"Not exactly."

"You're going into Wall Street," said Crocker, "like a great many young men, who've been having an easy, luxurious time at college and who want to go on with it. You're going there as a gambler, hoping to get the inside track through some influence and make a hundred thousand dollars of other people's money in a lucky year."

"That's rather a hard way to put it, sir."

"You don't pretend to be able to earn a hundred thousand dollars in one year or in five, do you, Tom?"

"Let me put it in another way," said Bojo after a moment's indecision. "What you have made and what you have been able to give me have put me in the way of acquiring friends that others can't make, and friends are assets. The higher up you go in society the easier it is to make money; isn't it so? Opportunities are assets also. If I have the opportunity to make a lot of money in a short time, what is the sense of turning my back on the easiest way and taking up the hardest?"

"Tom, do you young fellows ever stop to think that there is such a thing as your own country, and that if you've got advantages you've also got responsibilities?" said Crocker, senior, shaking his head. "You want money like all the rest. What good do you want to do in return? What usefulness do you accomplish in the scheme of things here? You talk of opportunity—you don't know what a real opportunity and a privilege is. Now let me say my say."

Richardson came sliding into the room at this moment and he paused to deny the card, with a curt order against further interruptions. When he resumed it was on a quieter note, with a touch of sadness.

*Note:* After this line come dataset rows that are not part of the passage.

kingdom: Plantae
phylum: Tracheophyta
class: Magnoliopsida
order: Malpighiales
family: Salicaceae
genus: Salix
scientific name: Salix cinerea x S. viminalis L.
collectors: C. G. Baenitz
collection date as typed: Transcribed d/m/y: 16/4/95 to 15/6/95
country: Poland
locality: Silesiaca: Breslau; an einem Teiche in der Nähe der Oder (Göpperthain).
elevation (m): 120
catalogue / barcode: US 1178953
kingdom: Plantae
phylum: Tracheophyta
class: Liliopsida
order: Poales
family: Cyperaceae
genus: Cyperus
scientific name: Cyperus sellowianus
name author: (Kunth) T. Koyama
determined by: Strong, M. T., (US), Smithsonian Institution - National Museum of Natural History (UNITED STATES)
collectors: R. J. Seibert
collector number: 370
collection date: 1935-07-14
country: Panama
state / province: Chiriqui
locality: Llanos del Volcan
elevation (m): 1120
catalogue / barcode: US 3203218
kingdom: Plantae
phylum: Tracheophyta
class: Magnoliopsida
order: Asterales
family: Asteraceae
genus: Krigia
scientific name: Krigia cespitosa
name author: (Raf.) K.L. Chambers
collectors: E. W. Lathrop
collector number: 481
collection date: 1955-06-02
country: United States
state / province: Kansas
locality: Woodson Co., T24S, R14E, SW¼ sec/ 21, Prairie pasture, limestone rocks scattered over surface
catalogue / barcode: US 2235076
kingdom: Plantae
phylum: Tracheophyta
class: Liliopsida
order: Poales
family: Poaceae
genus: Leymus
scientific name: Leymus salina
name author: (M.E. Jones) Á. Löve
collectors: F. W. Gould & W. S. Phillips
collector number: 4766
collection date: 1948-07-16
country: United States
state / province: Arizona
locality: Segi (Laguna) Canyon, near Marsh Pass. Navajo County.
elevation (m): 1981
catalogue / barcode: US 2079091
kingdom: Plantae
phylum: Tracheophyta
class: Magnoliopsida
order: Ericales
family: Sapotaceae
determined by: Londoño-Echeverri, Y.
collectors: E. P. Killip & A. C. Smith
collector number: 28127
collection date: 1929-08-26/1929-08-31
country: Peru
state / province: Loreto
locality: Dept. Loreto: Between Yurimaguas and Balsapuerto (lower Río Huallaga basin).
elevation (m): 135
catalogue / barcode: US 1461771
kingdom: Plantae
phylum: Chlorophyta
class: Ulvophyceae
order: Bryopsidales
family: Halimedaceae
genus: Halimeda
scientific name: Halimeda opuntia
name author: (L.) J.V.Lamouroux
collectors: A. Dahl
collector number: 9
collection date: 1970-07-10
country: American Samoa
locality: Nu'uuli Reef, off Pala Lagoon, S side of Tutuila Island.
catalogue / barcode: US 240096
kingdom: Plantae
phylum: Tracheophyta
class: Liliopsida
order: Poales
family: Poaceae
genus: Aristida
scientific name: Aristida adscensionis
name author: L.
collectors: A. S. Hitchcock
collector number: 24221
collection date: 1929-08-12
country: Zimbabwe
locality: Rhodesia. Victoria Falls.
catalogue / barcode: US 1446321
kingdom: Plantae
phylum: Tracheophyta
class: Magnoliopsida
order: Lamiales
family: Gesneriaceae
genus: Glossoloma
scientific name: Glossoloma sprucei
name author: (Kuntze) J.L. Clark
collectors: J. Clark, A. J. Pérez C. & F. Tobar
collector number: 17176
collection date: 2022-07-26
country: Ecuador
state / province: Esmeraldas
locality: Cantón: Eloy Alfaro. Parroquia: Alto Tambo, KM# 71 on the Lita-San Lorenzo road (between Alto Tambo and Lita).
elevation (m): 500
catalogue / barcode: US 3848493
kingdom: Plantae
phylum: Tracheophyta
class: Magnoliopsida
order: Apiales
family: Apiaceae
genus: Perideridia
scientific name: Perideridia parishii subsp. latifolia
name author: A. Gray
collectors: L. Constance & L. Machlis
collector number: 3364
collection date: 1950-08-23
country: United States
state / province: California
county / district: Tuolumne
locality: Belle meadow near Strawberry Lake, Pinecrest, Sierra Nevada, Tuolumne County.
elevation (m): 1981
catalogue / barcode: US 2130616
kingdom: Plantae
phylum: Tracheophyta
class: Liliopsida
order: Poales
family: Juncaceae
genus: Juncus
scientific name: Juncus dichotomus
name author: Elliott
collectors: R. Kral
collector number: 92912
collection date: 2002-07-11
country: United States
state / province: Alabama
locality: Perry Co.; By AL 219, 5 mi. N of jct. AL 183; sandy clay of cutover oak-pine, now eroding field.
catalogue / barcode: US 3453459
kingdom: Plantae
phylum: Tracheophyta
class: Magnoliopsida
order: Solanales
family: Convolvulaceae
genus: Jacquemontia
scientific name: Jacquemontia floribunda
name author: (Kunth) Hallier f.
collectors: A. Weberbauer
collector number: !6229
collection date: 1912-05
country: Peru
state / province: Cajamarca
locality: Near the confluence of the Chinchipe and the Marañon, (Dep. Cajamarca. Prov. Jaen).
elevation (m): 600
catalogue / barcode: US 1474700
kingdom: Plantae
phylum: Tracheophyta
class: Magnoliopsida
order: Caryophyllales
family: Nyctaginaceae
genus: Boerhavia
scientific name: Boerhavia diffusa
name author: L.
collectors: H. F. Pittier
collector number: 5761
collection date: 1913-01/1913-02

"The trouble is, our points of view are too far apart for us to come together at present. You want something that isn't going to satisfy you and I know isn't going to satisfy you. But I can't make you see it, there's the pity of it. You've got to get your hard knocks yourself. You've got real ambition in you. Now let me tell you something about the mills and you think it over. There's some bigger things in this world than you think, and the biggest is to create something, something useful to the community; to make a monument of it and to pass it down for your son to carry on—family pride. You think there's only drudgery in it. Did you ever think there were thousands and thousands of people depending on how you run your business? Do you realize that every great business to-day means the protection of those thousands; that you've got to study out how to protect them at every point in order to make them efficient; that there's nothing unimportant? You've got to watch over their health and their happiness, see that they get amusement, relaxation; that they're encouraged to buy homes and taught to save money. You've got to see that they get education to keep them out of the hands of ignorant agitators. You've got to make them self-respecting and able intelligently to understand your own business, so that they'll perceive they're getting their just share. Add to that the other side, the competition, the watching of every new invention, the calculating to the last cent, the study of local and foreign conditions of supply and demand, the habits and tastes of different communities. Add also the biggest thing that you've got, a mixed population, that's got to be turned into intelligent, useful American citizens, and you've got as big an opportunity and responsibility as you can place before any young fellow I know. What do you say?"

Bojo had nothing to say—not that he had surrendered, but that his own arguments seemed petty besides these.

The father rose and laid his hands on his son's shoulders.